The Girl Who Was Locked in a Dungeon for 25 years

May 22, 2021 People's Tonight 1942 views

The Haunting Story of Blanche Monnier.

M.Nithursan
Nov 13, 2020 · 3 min read

Blanche MonnierBlanche Monnier, shortly after being discovered in her locked room in 1901
“What have I done to be locked up? I don’t deserve this horrible torture. God must not exist then, to let his creatures suffer in this way? And no one to come to my rescue!”

On 23 May 1901, the Paris Attorney General received an anonymous letter that talked about a girl being held captive in a house located in “21 rue de la Visitation”.

The police were shocked as they knew that the 75-year-old widow, Madame Louise Monnier Demarconnay, and her son Marcel Monnier, a law-school graduate lived at that address. The Monnier family was an honorable upper-middle-class family who hailed from the aristocratic Poitiers family. Madame Louise’s husband, Emile Monnie died a few years earlier.

Now, police recalled that 25 years earlier, their daughter, Blanche Monnier, a pretty, joyous woman with beautiful hair and brilliant eyes disappeared without any trace when she was 25 years old.

MonnierBlanche Monnier. Source: vintagenews.com

Police rushed to the house, forced the door open, and found Blanche lying in a pool of feces and food debris on a bed in an upstairs room. Her head hidden under the covers, the 49-year-old woman, who now weighed a mere 55 pounds, was naked, scared, and deranged.

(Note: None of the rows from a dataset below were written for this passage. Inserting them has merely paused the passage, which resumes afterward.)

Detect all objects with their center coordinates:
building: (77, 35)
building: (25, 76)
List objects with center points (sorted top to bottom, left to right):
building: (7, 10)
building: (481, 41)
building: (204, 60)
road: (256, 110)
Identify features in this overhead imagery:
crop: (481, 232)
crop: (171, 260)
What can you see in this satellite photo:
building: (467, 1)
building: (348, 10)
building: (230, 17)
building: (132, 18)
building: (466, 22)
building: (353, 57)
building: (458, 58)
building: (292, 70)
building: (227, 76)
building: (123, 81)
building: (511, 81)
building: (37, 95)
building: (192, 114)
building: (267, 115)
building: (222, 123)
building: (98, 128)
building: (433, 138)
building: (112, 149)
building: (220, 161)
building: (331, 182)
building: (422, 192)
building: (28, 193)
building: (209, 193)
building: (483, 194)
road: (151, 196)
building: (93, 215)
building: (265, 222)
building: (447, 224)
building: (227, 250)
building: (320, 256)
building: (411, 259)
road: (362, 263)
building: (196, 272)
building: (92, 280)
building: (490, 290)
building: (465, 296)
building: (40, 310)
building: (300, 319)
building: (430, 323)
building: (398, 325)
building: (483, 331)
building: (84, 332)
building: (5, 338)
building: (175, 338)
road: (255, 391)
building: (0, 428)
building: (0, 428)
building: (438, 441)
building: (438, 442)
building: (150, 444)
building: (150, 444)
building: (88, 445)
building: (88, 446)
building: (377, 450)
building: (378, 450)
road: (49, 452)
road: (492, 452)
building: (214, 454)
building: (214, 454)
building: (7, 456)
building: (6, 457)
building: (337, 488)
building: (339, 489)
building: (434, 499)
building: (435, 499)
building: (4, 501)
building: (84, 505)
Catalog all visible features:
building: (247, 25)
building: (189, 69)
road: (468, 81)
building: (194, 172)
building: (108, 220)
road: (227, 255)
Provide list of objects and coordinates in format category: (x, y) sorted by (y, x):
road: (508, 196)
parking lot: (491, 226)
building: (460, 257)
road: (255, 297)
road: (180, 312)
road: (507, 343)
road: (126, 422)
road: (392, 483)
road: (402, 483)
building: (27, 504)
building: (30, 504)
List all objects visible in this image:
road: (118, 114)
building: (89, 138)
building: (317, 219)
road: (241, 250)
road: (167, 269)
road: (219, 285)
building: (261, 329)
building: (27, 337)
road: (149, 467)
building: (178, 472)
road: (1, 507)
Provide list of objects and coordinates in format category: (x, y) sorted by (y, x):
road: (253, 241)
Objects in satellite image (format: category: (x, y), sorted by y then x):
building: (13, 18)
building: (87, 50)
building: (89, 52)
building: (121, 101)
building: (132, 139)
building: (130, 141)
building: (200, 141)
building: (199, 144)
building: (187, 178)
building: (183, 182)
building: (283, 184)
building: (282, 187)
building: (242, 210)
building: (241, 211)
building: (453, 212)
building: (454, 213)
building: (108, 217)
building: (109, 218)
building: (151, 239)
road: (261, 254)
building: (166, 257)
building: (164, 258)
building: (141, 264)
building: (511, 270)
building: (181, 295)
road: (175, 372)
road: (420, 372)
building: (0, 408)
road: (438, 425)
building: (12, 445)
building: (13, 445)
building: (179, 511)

She hadn’t seen the sun in 24 years.

A witness to the event described the scene as:

“The unfortunate woman was lying completely naked on a rotten straw mattress. All around her was formed a sort of crust made from excrement, fragments of meat, vegetables, fish, and rotten bread. We also saw oyster shells and bugs running across Mademoiselle Monnier’s bed. The air was so unbreathable, the odor given off by the room was so rank, that it was impossible for us to stay any longer to proceed with our investigation.”

But life continued to haunt her

She was quickly wrapped in a blanket and taken to Hôtel-Dieu Hospital in Paris. At the hospital, she was very delighted at being washed and able to breathe clean air.

She exclaimed, “How lovely it is.”

Despite claims by Blanche’s brother that she was “foul, angry, overly excited, and full of rage”, doctors noted that Blanche was calm, never wavering for a moment into fits of anger or excitement.

During the subsequent investigation, it was unfolded that Blanche refused to forsake her love for a ‘penniless lawyer’. Her mother got angry and locked her in the dungeon.

Although Blanche’s mother was arrested the next day, she unexpectedly died 15 days later. So her brother, Marcel, stood the trial alone, accused of being his mother’s accomplice. He was initially convicted. But after several appeals, he was set free. But no one had any clue about whether he was guilty or not.

Although Blanche Monnier did put on some weight over time, she never regained her sanity. She was diagnosed with various disorders including anorexia nervosa, schizophrenia, exhibitionism, and coprophilia. So, she was admitted to a psychiatric hospital in Blois, France.

BlancheBlanche during her treatments

She eventually died in 1913 in apparent obscurity in that hospital, 12 years after she was discovered captive in her room.